Norbert Brown is a freelance writer, producer and actor. He writes speeches and large corporate event scripts as well as essays and reviews, and he’s currently developing a solo theater piece called Slide Show. He lives on Cape Cod with his wife Liz, two of their three children (the third is fully cooked and on her own, but visits frequently), a dog and far too many cats.

Comments

  1. What an insightful essay— there is so much denial that goes on that sometimes someone pointing out the little things to you can wake you up to your own inner state…

    Your story of layoff and re-adjustment hits home— sometimes you try staying so busy and doing all kinds of activities to keep from going over the edge… But sometimes you can feel those nagging dull headaches and your face feels almost numb to your own touch, like you have a latex mask over your own face….

    For me, the cure was re-connecting with family and friends and constantly working and trying to challenge myself doing new tasks, either at the gym or taking a class…

    Depression has many faces— and comes and goes…

  2. Norbert, thanks for a helpful and insightful essay. I’ve been dealing with male depression ever since I was 5 years old and my father tried to take his own life when he was unable to find work and felt the pressures to support his family. I’ve dealt with depression in my own life and specialize in working with men. Too many men and those who care about us, think of depression with symptoms such as sadness, sleeping too much, loss of interest in life, etc. As you point out, depression can be expressed in multiple ways and are often different for men than for women.

    We still believe that women experience depression at twice the rate of men. But that may be because we have defined depression with symptoms that are more common in women.

    By sharing our stories, as you have, we create a more nuanced and honest look at the reality of depression in our lives. As we go deeper we can also heal and we can reverse the trend of male suicides that occur at rates of 4 to 18 times higher than for women.

  3. oooh, how dare you share so much raw feeling, honesty, and wisdom?

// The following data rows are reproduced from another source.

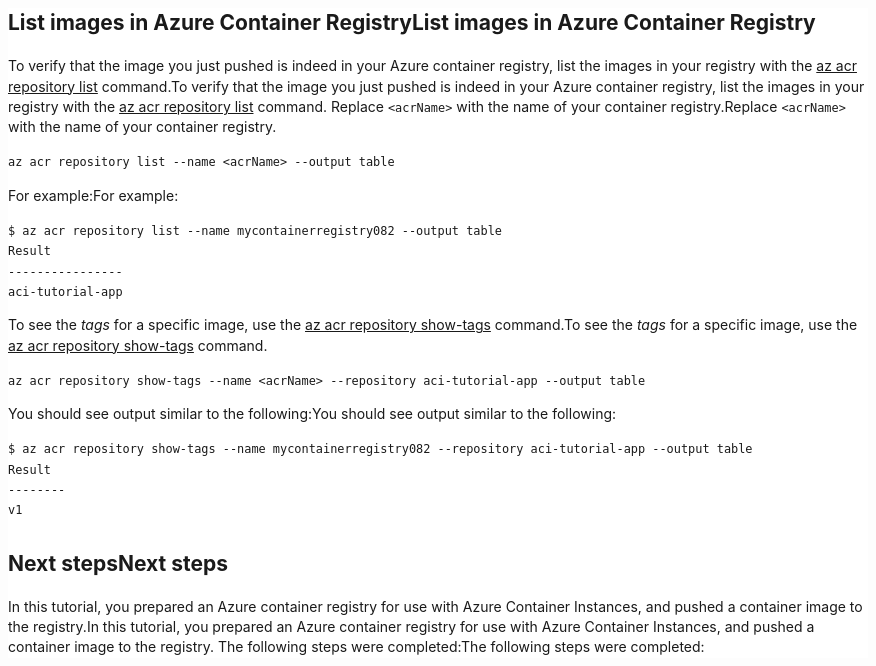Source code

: ## <a name="list-images-in-azure-container-registry"></a><span data-ttu-id="d8319-146">List images in Azure Container Registry</span><span class="sxs-lookup"><span data-stu-id="d8319-146">List images in Azure Container Registry</span></span>

<span data-ttu-id="d8319-147">To verify that the image you just pushed is indeed in your Azure container registry, list the images in your registry with the [az acr repository list][az-acr-repository-list] command.</span><span class="sxs-lookup"><span data-stu-id="d8319-147">To verify that the image you just pushed is indeed in your Azure container registry, list the images in your registry with the [az acr repository list][az-acr-repository-list] command.</span></span> <span data-ttu-id="d8319-148">Replace `<acrName>` with the name of your container registry.</span><span class="sxs-lookup"><span data-stu-id="d8319-148">Replace `<acrName>` with the name of your container registry.</span></span>

```azurecli
az acr repository list --name <acrName> --output table
```

<span data-ttu-id="d8319-149">For example:</span><span class="sxs-lookup"><span data-stu-id="d8319-149">For example:</span></span>

```console
$ az acr repository list --name mycontainerregistry082 --output table
Result
----------------
aci-tutorial-app
```

<span data-ttu-id="d8319-150">To see the *tags* for a specific image, use the [az acr repository show-tags][az-acr-repository-show-tags] command.</span><span class="sxs-lookup"><span data-stu-id="d8319-150">To see the *tags* for a specific image, use the [az acr repository show-tags][az-acr-repository-show-tags] command.</span></span>

```azurecli
az acr repository show-tags --name <acrName> --repository aci-tutorial-app --output table
```

<span data-ttu-id="d8319-151">You should see output similar to the following:</span><span class="sxs-lookup"><span data-stu-id="d8319-151">You should see output similar to the following:</span></span>

```console
$ az acr repository show-tags --name mycontainerregistry082 --repository aci-tutorial-app --output table
Result
--------
v1
```

## <a name="next-steps"></a><span data-ttu-id="d8319-152">Next steps</span><span class="sxs-lookup"><span data-stu-id="d8319-152">Next steps</span></span>

<span data-ttu-id="d8319-153">In this tutorial, you prepared an Azure container registry for use with Azure Container Instances, and pushed a container image to the registry.</span><span class="sxs-lookup"><span data-stu-id="d8319-153">In this tutorial, you prepared an Azure container registry for use with Azure Container Instances, and pushed a container image to the registry.</span></span> <span data-ttu-id="d8319-154">The following steps were completed:</span><span class="sxs-lookup"><span data-stu-id="d8319-154">The following steps were completed:</span></span>


[docker-build]: https://docs.docker.com/engine/reference/commandline/build/
[docker-get-started]: https://docs.docker.com/get-started/
[docker-hub-nodeimage]: https://store.docker.com/images/node
[docker-images]: https://docs.docker.com/engine/reference/commandline/images/
[docker-linux]: https://docs.docker.com/engine/installation/#supported-platforms
[docker-login]: https://docs.docker.com/engine/reference/commandline/login/
[docker-mac]: https://docs.docker.com/docker-for-mac/
[docker-push]: https://docs.docker.com/engine/reference/commandline/push/
[docker-tag]: https://docs.docker.com/engine/reference/commandline/tag/
[docker-windows]: https://docs.docker.com/docker-for-windows/
[nodejs]: http://nodejs.org
[az-acr-create]: /cli/azure/acr#az-acr-create
[az-acr-login]: /cli/azure/acr#az-acr-login
[az-acr-repository-list]: /cli/azure/acr/repository#az-acr-list
[az-acr-repository-show-tags]: /cli/azure/acr/repository#az-acr-repository-show-tags
[az-acr-show]: /cli/azure/acr#az-acr-show
[az-group-create]: /cli/azure/group#az-group-create
[azure-cli-install]: /cli/azure/install-azure-cli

    You’re a dude aren’t you? C’mon! ;^)

    With all the threads about maleness, manliness, and masculinity I think this article sends the perfect message without the hand wringing.

    Agreeing with Jed, men sharing stories and gut wrenching details like this are the source of healing and improving ourselves.

    This really sneaky form of depression is something I’ve not heard other men talk about much.

    You’re a great man for moving forward and choosing to take care of yourself so that others can continuing enjoying your gifts.

    Thank you, Norbert!

  4. Thanks for this, Norbert. It’s so important for men to hear other men talk openly about depression.

  5. Norbert, I know exactly what you’re talking about in this article. It’s what we used to call a “nervous breakdown”. This happened to me five years ago after open-heart surgery and going back to work too soon (in Burma). It took moving back to the States and readjusting to life to slowly get back to a sense of normality. I won’t say, “Get well soon!” because that’s too much. Take your time.

  6. Male or female, depression sucks. What is most difficult is the negative feedback loop that many get trapped in–you feel depressed, your cognitive abilities suffer, you make bad decisions (or none at all), bad things happen, you feel depressed, and so on. Thank you for this story.

  7. I don’t know what to do.
    I have tried so hard to be tough and I guess I too have now been diagnosed with depression.
    I am second guessing everything.
    I hardly believe it could be this way.
    I just started a medication today.
    I don’t feel good about it.
    I just feel I have over reacted.
    This sucks.

    • Norbert Brown says:

      Ashleigh, it’s important for you to realize that getting the help you need is a sign of strength, not weakness. It’s hard to understand depression as an illness when you’re in the middle of it, but that’s what it is. You wouldn’t beat yourself up for having the flu – don’t beat yourself up over being depressed. And most importantly, you don’t have to feel like this forever. Take care of yourself.